12.19.2009

Minutia

With the overwhelming retail workload of late, I've had little time for anything else. I arrive home from work exhausted, drained, often demoralized, and want little else but to divert myself via the contents of a novel or a video game. Art and writing have been creaking along at sub-glacial speeds. Email and twitter are ignored. Blogs go unread.
So I have little of real interest to share here, except a journaling of some of the more diverting occurrences of the past week.



A photograph of a mug, taken in Hessler St., Cleveland, with my phone. Several years old. I was trying to pick up the delicate traceries of the spider-webs, though the lighting on the mug itself ended up being the more fascinating aspect.
Posting it because I feel it's appropriate.


Last week I worked for seven days straight, in order to clear two consecutive weekend days in order to see my sister graduate from college. Evan and I drove down to Williamsburg, which was unusually cold, and spent time with my sister and parents.
The graduation itself was a tad disappointing. It was the winter ceremony, short and with little aplomb, which my sister was taking part in because of her plans to study abroad in Leiden, The Netherlands, next semester. We spent most of the time there tromping up and down the main street in the colonial sector of town, trying to maintain a quick enough pace to keep our limbs from freezing.
Williamsburg itself is always a fascinating place to visit, and we enjoyed the architecture and historical reenactments.
Being who I am, however, the thing that stands out as my favourite part of the trip was not related to any of these things.
Evan and I had been out to grab a late lunch on the day we arrived, as my parents had already eaten. On our way back, I spotted a few familiar black shapes gliding noiselessly through the air toward a copse behind our hotel. Following them, we discovered where the vultures of Williamsburg gather to sleep at night. Waning orange sunlight touched off of more than a hundred Turkey Vultures perched in clusters among the winter trees. The only sounds were the hushed whirring of wings, and the occasional turkey-like gobble as one bird vyed with another for prime boughs. A shallow rill trickled along the bottom of the ravine, an obvious attraction for the vultures. The experience made me wonder where the Annapolis vultures go to sleep at night.
Though we did find that at least one murder of crows, fifty birds or so, sleeps at Landover metro station on winter nights.

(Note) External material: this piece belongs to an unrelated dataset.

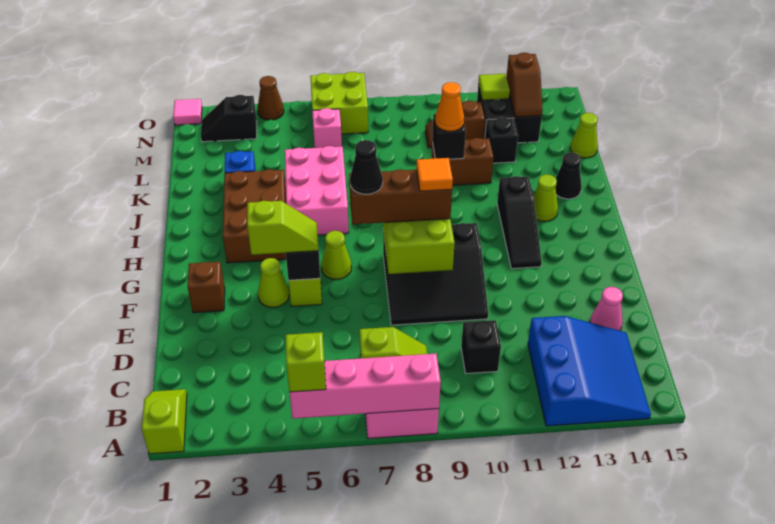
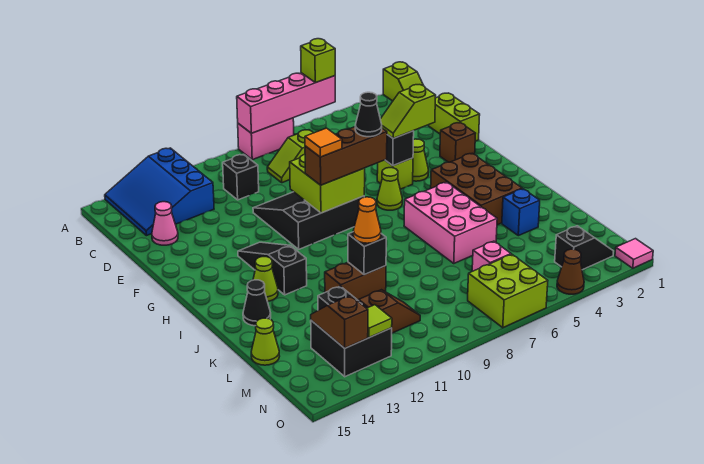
none -> lime 1x2 brick [429,93,480,141]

Then a few days ago, I was going on a walk before work. The morning was clear and cold, so I walked briskly. A sudden flash of striped tail feathers arrested my interest, and I stopped to focus on their location.
I approached the bush above which I'd noted the motion. A hawk popped out, probably startled by my proximity, and sat atop it staring back at me. It was an obvious juvenile (most juvenile hawks are nearly identical, with yellow legs and striped brown-and-white bodies), and I suspected it to be the progeny of the Sharp-shinned hawk I'd seen about the neighborhood last spring.
It regarded me warily for some time, then turned its gaze toward its feet. It began making a most uncharacteristic squeaking and chirruping, sounding much more like a small finch than a small hawk. Without warning it dove down into the bare bush; I could see it tunneling through the narrow spaces within. With a startled chirp, a tiny sparrow came rocketing out of the same shrub and fled, leaving the hawk disappointed.
Feeling guilty for losing the hawk its meal, I moved on. A few hundred feet down the road I noticed a tapping sound, and discovered a Downy woodpecker. It was testing small branches for hollows, which might house insect infestations. Rapping several times with its stubby beak, it would then pause briefly to consider the timbre of the sounds produced. Upon deciding that the twig sounded solid, it would move on: hopping rapidly about the tree in its progress.
It suddenly ceased its search, flitting to a thicker limb and hunkering down in an attempt to appear a portion of the tree itself. Moments later the juvenile hawk came soaring over, landing in a nearby oak. It perched precariously, surveying the area. Then with a dramatic flutter it dove straight into an overgrown juniper bush and disappeared.
This is apparently a burrowing hawk.


Currently, I am tucked under a blanket and in front of a beautiful fire. Work was  canceled today, and I doubt I'll be able to make it there tomorrow either.
More talk about the snow tomorrow, accompanied by visual aids.